Vectorized operations with h3-pandas

For DataFrame-scale operations, avoid row-level .apply():

# Slow: Python loop per row
df["h3"] = df.apply(lambda r: h3.latlng_to_cell(r.lat, r.lng, 9), axis=1)

# Fast: vectorized with h3ronpy (Rust-based)
import h3ronpy.pandas  # extends pandas
import h3ronpy
df["h3"] = h3ronpy.vector.coordinates_to_cells(
    df["lat"].values, df["lng"].values, resolution=9
)

h3ronpy wraps the H3 C library via Rust and operates on NumPy arrays, achieving 10-50× speedup over Python loops.

DuckDB integration

DuckDB’s H3 extension enables SQL-native hexagonal analysis:

import duckdb

duckdb.install_extension("h3")
duckdb.load_extension("h3")

result = duckdb.sql("""
    SELECT
        h3_latlng_to_cell(lat, lng, 9) as cell,
        count(*) as event_count,
        avg(value) as avg_value
    FROM read_parquet('events/*.parquet')
    GROUP BY cell
    HAVING event_count > 10
    ORDER BY event_count DESC
""").df()

This processes billions of rows without loading them into Python memory.

H3 in PostGIS

-- Install the h3-pg extension
CREATE EXTENSION h3;

-- Index a table by H3 cell
ALTER TABLE events ADD COLUMN h3_cell h3index;
UPDATE events SET h3_cell = h3_lat_lng_to_cell(POINT(lng, lat), 9);
CREATE INDEX idx_events_h3 ON events (h3_cell);

-- Aggregate by cell
SELECT h3_cell, count(*), avg(value)

______

◆ EXERCISES TO COMPLETE:
1/ According to the H3 text, what speedup does h3ronpy achieve over Python loops?
2/ Rewrite the H3 text from "# Slow: Python" up to and including "over Python loops.", changing "NumPy arrays" to "Arrow arrays".

◆ RECORD SET:
______

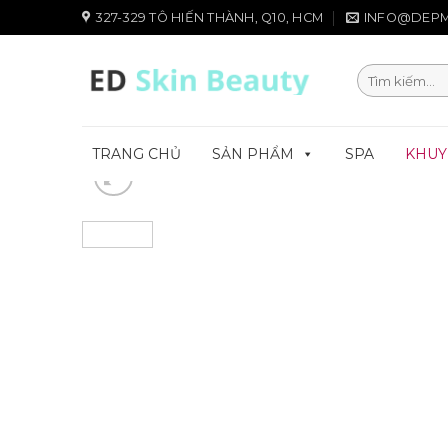
Chuyển
327-329 TÔ HIẾN THÀNH, Q10, HCM
INFO@DEPM
đến
nội
Tìm
dung
kiếm:
TRANG CHỦ
SẢN PHẨM
SPA
KHUY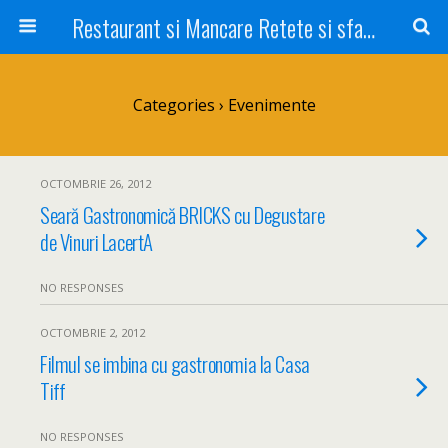
Restaurant si Mancare Retete si sfaturi Picant bun si rapid
Categories ›
Evenimente
OCTOMBRIE 26, 2012
Seară Gastronomică BRICKS cu Degustare
de Vinuri LacertA
NO RESPONSES
OCTOMBRIE 2, 2012
Filmul se imbina cu gastronomia la Casa
Tiff
NO RESPONSES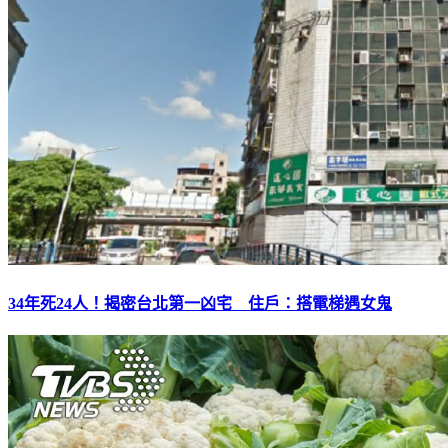
34年死24人！揭密台北第一凶宅 住戶：搭電梯遇女鬼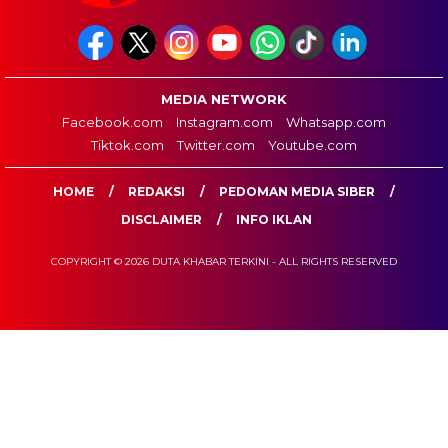
MEDIA NETWORK
Facebook.com
Instagram.com
Whatsapp.com
Tiktok.com
Twitter.com
Youtube.com
HOME
REDAKSI
PEDOMAN MEDIA SIBER
DISCLAIMER
INFO IKLAN
COPYRIGHT © 2026 DUTA KHABAR TERKINI - ALL RIGHTS RESERVED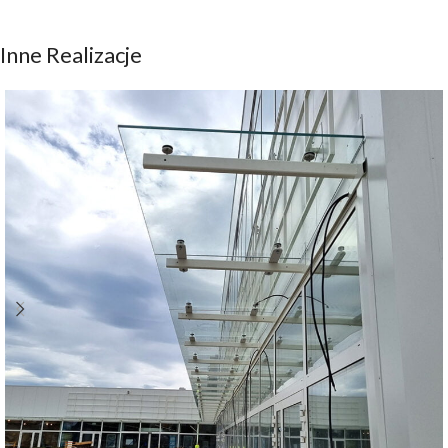
Inne Realizacje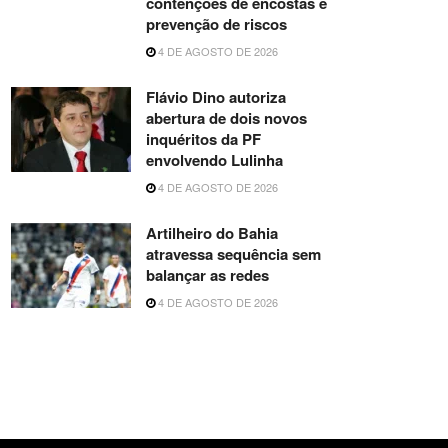
contenções de encostas e
prevenção de riscos
4 DE AGOSTO DE 2026
Flávio Dino autoriza
abertura de dois novos
inquéritos da PF
envolvendo Lulinha
4 DE AGOSTO DE 2026
Artilheiro do Bahia
atravessa sequência sem
balançar as redes
4 DE AGOSTO DE 2026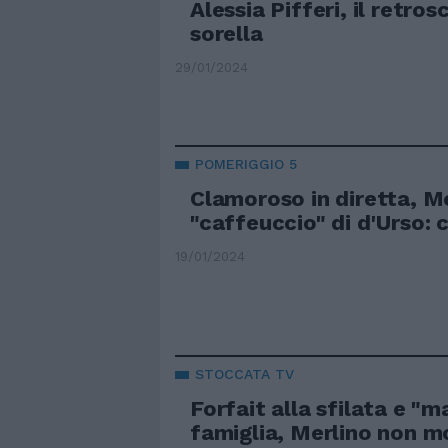
Alessia Pifferi, il retros
sorella
29/01/2024
POMERIGGIO 5
Clamoroso in diretta, Me
"caffeuccio" di d'Urso:
19/01/2024
STOCCATA TV
Forfait alla sfilata e "m
famiglia, Merlino non mo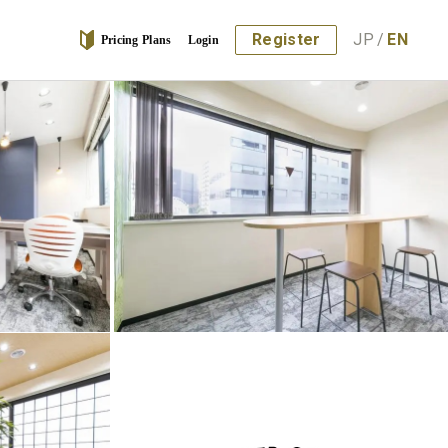
Register
JP
/
EN
Pricing Plans
Login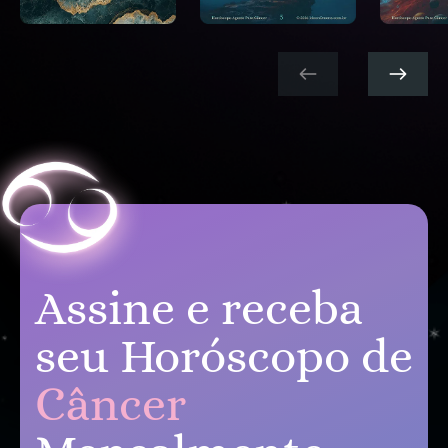
Assine e receba
seu Horóscopo de
Câncer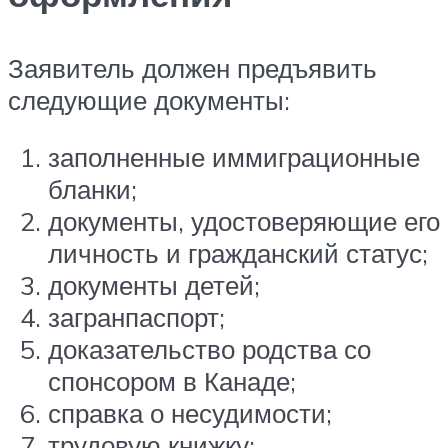
Заявитель должен предъявить
следующие документы:
заполненные иммиграционные
бланки;
документы, удостоверяющие его
личность и гражданский статус;
документы детей;
загранпаспорт;
доказательство родства со
спонсором в Канаде;
справка о несудимости;
трудовую книжку;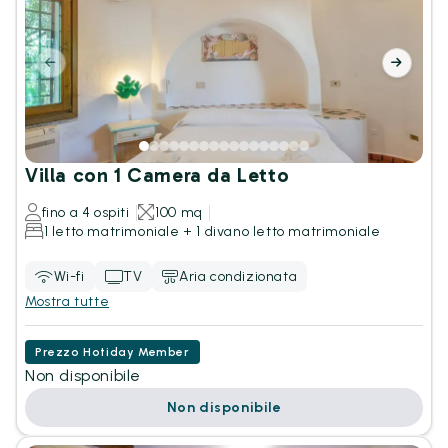
Villa con 1 Camera da Letto
fino a 4 ospiti
100 mq
1 letto matrimoniale + 1 divano letto matrimoniale
Wi-fi
TV
Aria condizionata
Mostra tutte
Prezzo Hotiday Member
Non disponibile
Non disponibile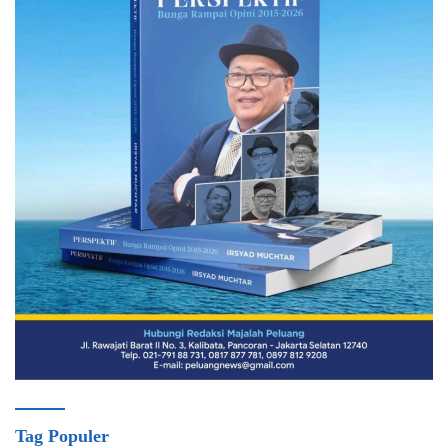
Tag Populer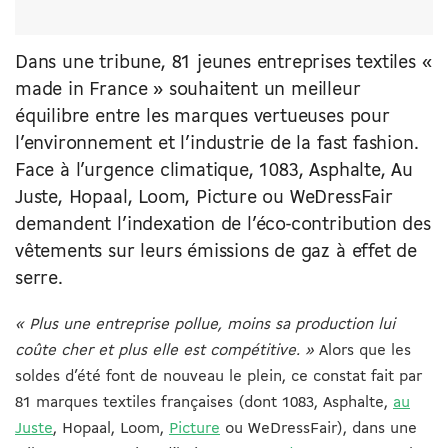
Dans une tribune, 81 jeunes entreprises textiles «
made in France » souhaitent un meilleur
équilibre entre les marques vertueuses pour
l’environnement et l’industrie de la fast fashion.
Face à l’urgence climatique, 1083, Asphalte, Au
Juste, Hopaal, Loom, Picture ou WeDressFair
demandent l’indexation de l’éco-contribution des
vêtements sur leurs émissions de gaz à effet de
serre.
« Plus une entreprise pollue, moins sa production lui
coûte cher et plus elle est compétitive. »
Alors que les
soldes d’été font de nouveau le plein, ce constat fait par
81 marques textiles françaises (dont 1083, Asphalte,
au
Juste
, Hopaal, Loom,
Picture
ou WeDressFair), dans une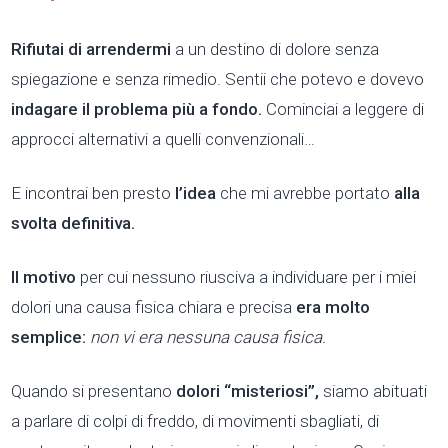
Rifiutai di arrendermi
a un destino di dolore senza
spiegazione e senza rimedio. Sentii che potevo e dovevo
indagare il problema più a fondo.
Cominciai a leggere di
approcci alternativi a quelli convenzionali…
E incontrai ben presto
l’idea
che mi avrebbe portato
alla
svolta definitiva.
Il motivo
per cui nessuno riusciva a individuare per i miei
dolori una causa fisica chiara e precisa
era molto
semplice:
non vi era nessuna causa fisica.
Quando si presentano
dolori “misteriosi”,
siamo abituati
a parlare di colpi di freddo, di movimenti sbagliati, di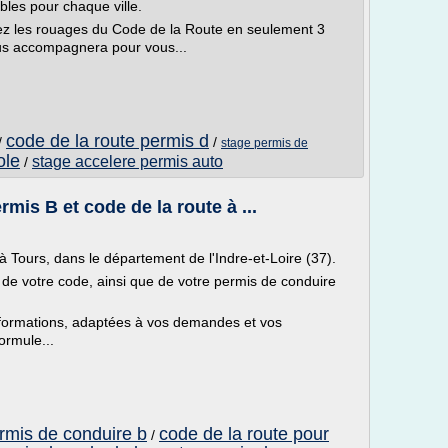
bles pour chaque ville.
ez les rouages du Code de la Route en seulement 3
ous accompagnera pour vous...
code de la route permis d
/
/
stage permis de
ole
stage accelere permis auto
/
mis B et code de la route à ...
à Tours, dans le département de l'Indre-et-Loire (37).
de votre code, ainsi que de votre permis de conduire
formations, adaptées à vos demandes et vos
ormule...
ermis de conduire b
code de la route pour
/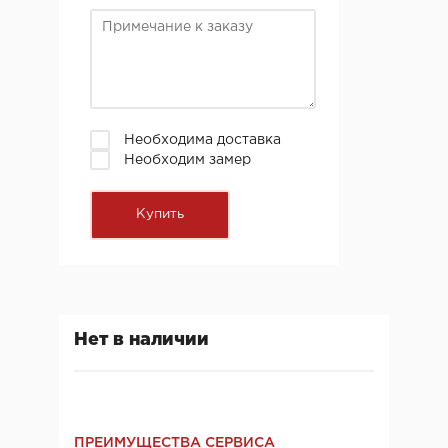
Необходима доставка
Необходим замер
Нет в наличии
ПРЕИМУЩЕСТВА СЕРВИСА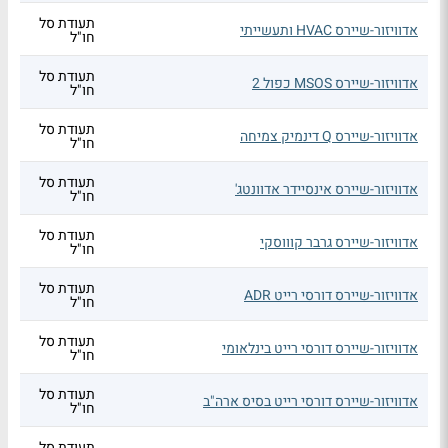
תעודת סל
אדוויזור-שיירס HVAC ותעשייתי
חו"ל
תעודת סל
אדוויזור-שיירס MSOS כפול 2
חו"ל
תעודת סל
אדוויזור-שיירס Q דינמיק צמיחה
חו"ל
תעודת סל
אדוויזור-שיירס אינסיידר אדוונטג'
חו"ל
תעודת סל
אדוויזור-שיירס גרבר קוווסקי
חו"ל
תעודת סל
אדוויזור-שיירס דורסי רייט ADR
חו"ל
תעודת סל
אדוויזור-שיירס דורסי רייט בינלאומי
חו"ל
תעודת סל
אדוויזור-שיירס דורסי רייט בסיס ארה"ב
חו"ל
תעודת סל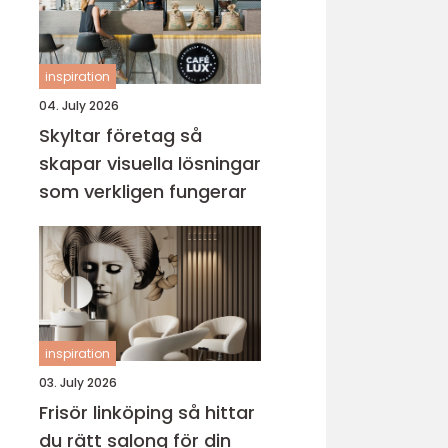
inspiration
04. July 2026
Skyltar företag så
skapar visuella lösningar
som verkligen fungerar
inspiration
03. July 2026
Frisör linköping så hittar
du rätt salong för din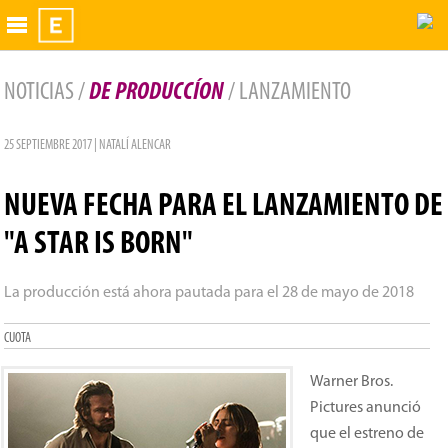
Exhibidor
NOTICIAS /
DE PRODUCCÍON
/ LANZAMIENTO
25 SEPTIEMBRE 2017 | NATALÍ ALENCAR
NUEVA FECHA PARA EL LANZAMIENTO DE
"A STAR IS BORN"
La producción está ahora pautada para el 28 de mayo de 2018
CUOTA
Warner Bros.
Pictures anunció
que el estreno de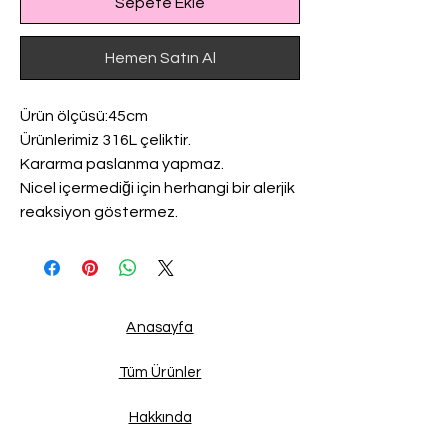
Sepete Ekle
Hemen Satın Al
Ürün ölçüsü:45cm
Ürünlerimiz 316L çeliktir.
Kararma paslanma yapmaz.
Nicel içermediği için herhangi bir alerjik
reaksiyon göstermez.
Anasayfa
Tüm Ürünler
Hakkında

______

◆ ANSWERS TO THE EXERCISE:
1/ 10-50×

2/
# Slow: Python loop per row
df["h3"] = df.apply(lambda r: h3.latlng_to_cell(r.lat, r.lng, 9), axis=1)

# Fast: vectorized with h3ronpy (Rust-based)
import h3ronpy.pandas  # extends pandas
import h3ronpy
df["h3"] = h3ronpy.vector.coordinates_to_cells(
    df["lat"].values, df["lng"].values, resolution=9
)

h3ronpy wraps the H3 C library via Rust and operates on Arrow arrays, achieving 10-50× speedup over Python loops.